Continued uncertainty around the COVID-19 pandemic’s impacts on local tax revenues has delayed county supervisors’ usual votes on the next annual budget.
Typically, at this point in the year the Board of Supervisors’ finance committee would give County Administrator Tim Hemstreet updated guidance on preparing the next budget. It’s work that county staff members begin almost as soon as the previous budget is adpoted in early April, with supervisors checking in over the course of the year as revenue and expense projections evolve.
But those projections are more uncertain than ever with the pandemic. Already, since supervisors held their first vote in October setting targets for the next tax rate, the situation has changed. At that time, the equalized real estate tax rate—the rate at which the average property owner pays the same dollar figure in taxes despite changing property values—was $1.035 per $100 of assessed value, the same as the current tax rate, with a wide gulf between personal and commercial property values. While local tax revenue growth is still below previous years, today that rate is estimated at $1.02, reflecting an improved outlook.
“We’re continuing to see changes in the revenue projections even as we go through this process today,” Hemstreet told supervisors on Dec. 8.

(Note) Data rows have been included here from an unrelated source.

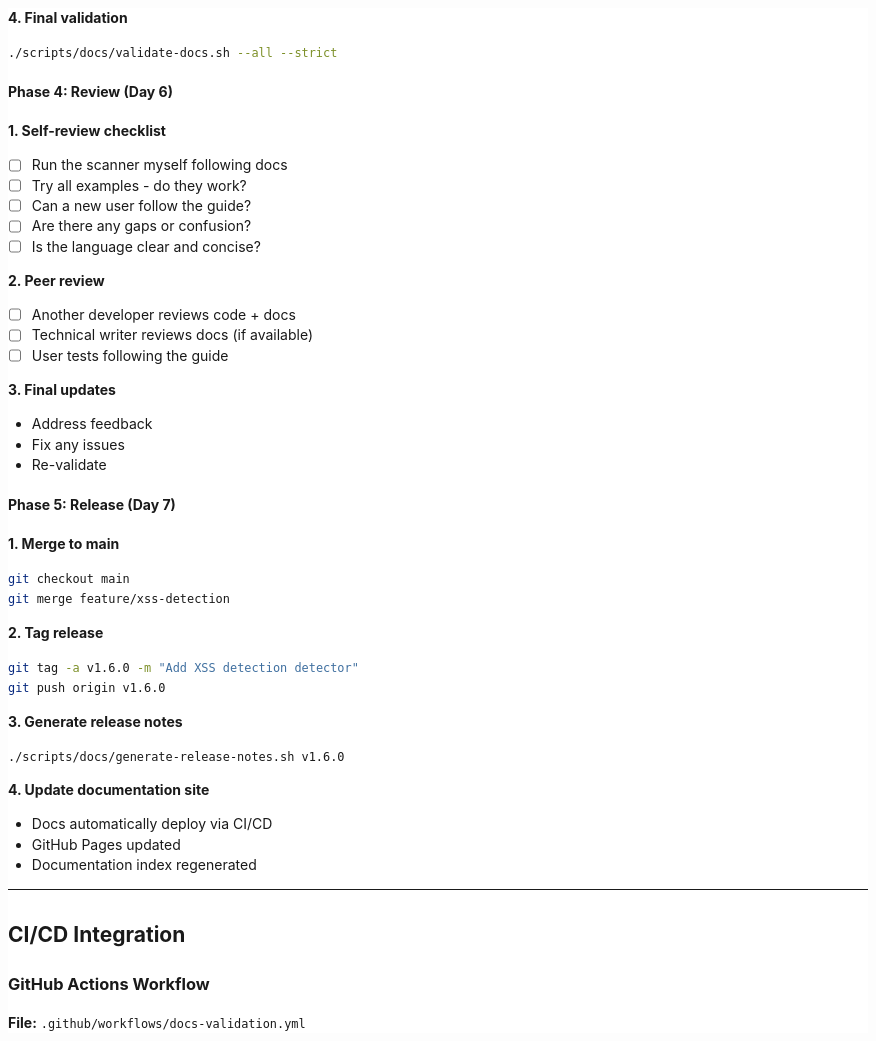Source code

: **4. Final validation**
```bash
./scripts/docs/validate-docs.sh --all --strict
```

#### Phase 4: Review (Day 6)

**1. Self-review checklist**
- [ ] Run the scanner myself following docs
- [ ] Try all examples - do they work?
- [ ] Can a new user follow the guide?
- [ ] Are there any gaps or confusion?
- [ ] Is the language clear and concise?

**2. Peer review**
- [ ] Another developer reviews code + docs
- [ ] Technical writer reviews docs (if available)
- [ ] User tests following the guide

**3. Final updates**
- Address feedback
- Fix any issues
- Re-validate

#### Phase 5: Release (Day 7)

**1. Merge to main**
```bash
git checkout main
git merge feature/xss-detection
```

**2. Tag release**
```bash
git tag -a v1.6.0 -m "Add XSS detection detector"
git push origin v1.6.0
```

**3. Generate release notes**
```bash
./scripts/docs/generate-release-notes.sh v1.6.0
```

**4. Update documentation site**
- Docs automatically deploy via CI/CD
- GitHub Pages updated
- Documentation index regenerated

---

## CI/CD Integration

### GitHub Actions Workflow

**File:** `.github/workflows/docs-validation.yml`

He said he expects to ask supervisors to reaffirm their budget guidance at a Jan. 5 meeting. He said he expects to ask supervisors to vote to prepare a draft budget at the equalized real estate tax rate, with cuts and additions worth 1.5 cents in either direction on the tax rate. Under the current revenue estimates, each penny of the real estate tax rate equates to $9,675,000 in the county budget.
“We do not think it’s going to get any worse,” Hemstreet said. “So, the numbers are just going to continue to improve, is what we think is going to happen.”